A choking, hysterical lump rose in Dinah’s throat. With a vague sense of her own worthiness, a suspicion that if Dinah Arbuthnot was out of keeping with sunshine and flowers and little children, Dinah Arbuthnot herself must be to blame, she watched Gaston and his friends until they had turned the corner towards the Arsenal. Barely was the final shimmer of Linda’s flounces lost to view, when a clatter of hoofs approached rapidly along the Petersport road. A miniature phaeton with a girl driver, and drawn by a pair of small black ponies, came in sight. A minute later, and Marjorie Bartrand, who had drawn up before the portico of the hotel, was inquiring—yes, there could be no mistake; through the open windows the sound of her own name reached Dinah distinctly—‘If Mrs. Arbuthnot was at home?’
Dinah had not received one morning visitor in Guernsey. How many morning visitors (upon Mrs., not Mr., Arbuthnot) had Dinah received since her marriage? The unexpected respectability of the event—for our Tintajeux Bartrands, mind you, with all their eccentricity, stand on the topmost rung of the social insular ladder—moved Mr. Miller’s mind. A man of tact and discrimination, the host proceeded himself to usher Marjorie in.

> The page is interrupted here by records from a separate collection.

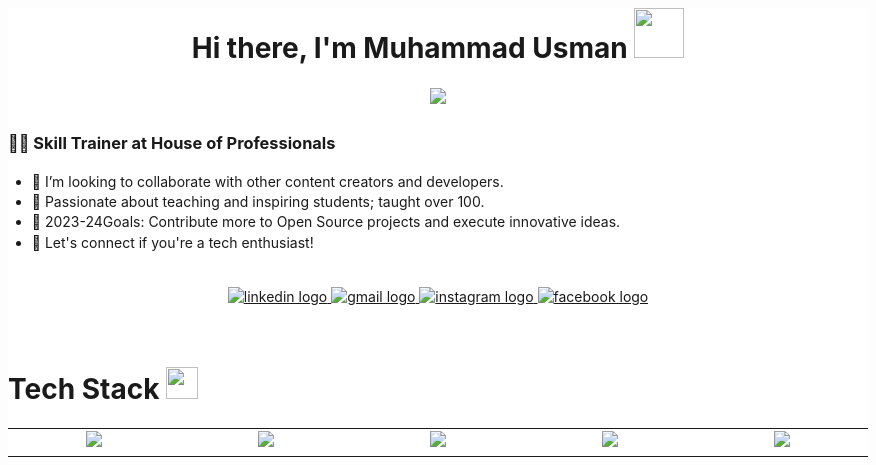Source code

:<body>
  <div align="center">
    <h1> Hi there, I'm Muhammad Usman <img src = "https://raw.githubusercontent.com/rahulbanerjee26/githubProfileReadmeGenerator/main/gifs/wave.gif" width = 50px height='50px'> <a href="href="https://github.com/shanistic""></h1>
  </div>
<p align="center">
<a href="https://github.com/Wajeeh-Haider"><img src="https://readme-typing-svg.herokuapp.com?lines=MERN+Stack+Developer;Full+Stack+Skill+Trainer;Front+End+Developer;Backend+Developer&center=true&width=500&height=50"></a>
  </p>

### 👨‍💻 Skill Trainer at House of Professionals

- 👯 I’m looking to collaborate with other content creators and developers.
- 📢 Passionate about teaching and inspiring students; taught over 100.
- 🥅 2023-24Goals: Contribute more to Open Source projects and execute innovative ideas.
- 💎 Let's connect if you're a tech enthusiast!  
 
 
 <br>
 
 <div align="center">
  <a href="https://www.linkedin.com/in/wajeeh-haider3408/" target="_blank">
    <img src="https://raw.githubusercontent.com/maurodesouza/profile-readme-generator/master/src/assets/icons/social/linkedin/default.svg" width="52" height="40" alt="linkedin logo"  />
  </a>
  <a href="mailto:swajeeh03@gmail.com" target="_blank">
    <img src="https://raw.githubusercontent.com/maurodesouza/profile-readme-generator/master/src/assets/icons/social/gmail/default.svg" width="52" height="40" alt="gmail logo"  />
  </a>
  <a href="https://www.instagram.com/syedwajeehshahhaider/" target="_blank">
    <img src="https://raw.githubusercontent.com/maurodesouza/profile-readme-generator/master/src/assets/icons/social/instagram/default.svg" width="52" height="40" alt="instagram logo"  />
  </a>
  <a href="https://www.facebook.com/wajeehhaider.shah" target="_blank">
    <img src="https://raw.githubusercontent.com/maurodesouza/profile-readme-generator/master/src/assets/icons/social/facebook/default.svg" width="52" height="40" alt="facebook logo"  />
  </a>
</div>
 
  <br>

 
<h1>Tech Stack  
<img src = "https://raw.githubusercontent.com/rahulbanerjee26/githubProfileReadmeGenerator/main/gifs/code.gif" width = 32px height=32px> </h2>
</h1>





<table width="100">
<tr>
    <td align='center' width="200">
        <img src="https://github.com/abranhe/programming-languages-logos/blob/master/src/javascript/javascript.svg" width="80">
    </td>
 <td align='center' width="200">
        <img src="https://www.vectorlogo.zone/logos/reactjs/reactjs-ar21.svg">
    </td>
	 <td align='center' width="200">
        <img src="https://github.com/devicons/devicon/blob/master/icons/nodejs/nodejs-original.svg" width="80">
    </td>
	 <td align='center' width="200">
        <img src="https://github.com/devicons/devicon/blob/master/icons/express/express-original-wordmark.svg" width="80">
    </td>
<td align='center' width="200">
        <img src="https://github.com/devicons/devicon/blob/master/icons/mongodb/mongodb-original.svg" width="80">
    </td>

The Arbuthnots’ parlour door was thrown open with an air. ‘Miss Bartrand of Tintajeux’ was announced in Miller’s most professional voice. Then came the meeting to which Marjorie had looked forward with resolute conscience, perhaps with lurking doubts as to the cordiality of the reception that should await her.
‘This is very good of you.’ Dinah spoke in her usual voice. She came forward with the simplicity that draws so near to De Vere repose. ‘Geoffrey never warned me I was to look for such a pleasure. I take it very kind of you to come, Miss Bartrand.’
Dinah’s trouble had just reached that level when the smallest act of good will, from friend or stranger, may cause the cup to overflow. Her eyes suffused, her colour heightened.
‘Mr. Arbuthnot thought I should be likely to find you at home this afternoon. I wanted to see you long ago!’ cried Marjorie, her gaze fixed on the face whose delicate beauty so far overpassed her expectations. ‘But I waited—I thought,’ stammered the girl, for the first time since she could remember feeling an excuse needed for her conduct ‘I thought, of course, Mr. Arbuthnot might ask me to call.’
‘Who—Geff?’ answered Dinah, with a fleeting, shy smile. ‘No, indeed, Miss Bartrand. Geoffrey would not make so bold. He knows too well that I live retired.’
Dinah’s phrases were certainly not those of the educated world. But Marjorie, looking open-eyed at the mouth and throat and golden hair, was in no mood to be critical.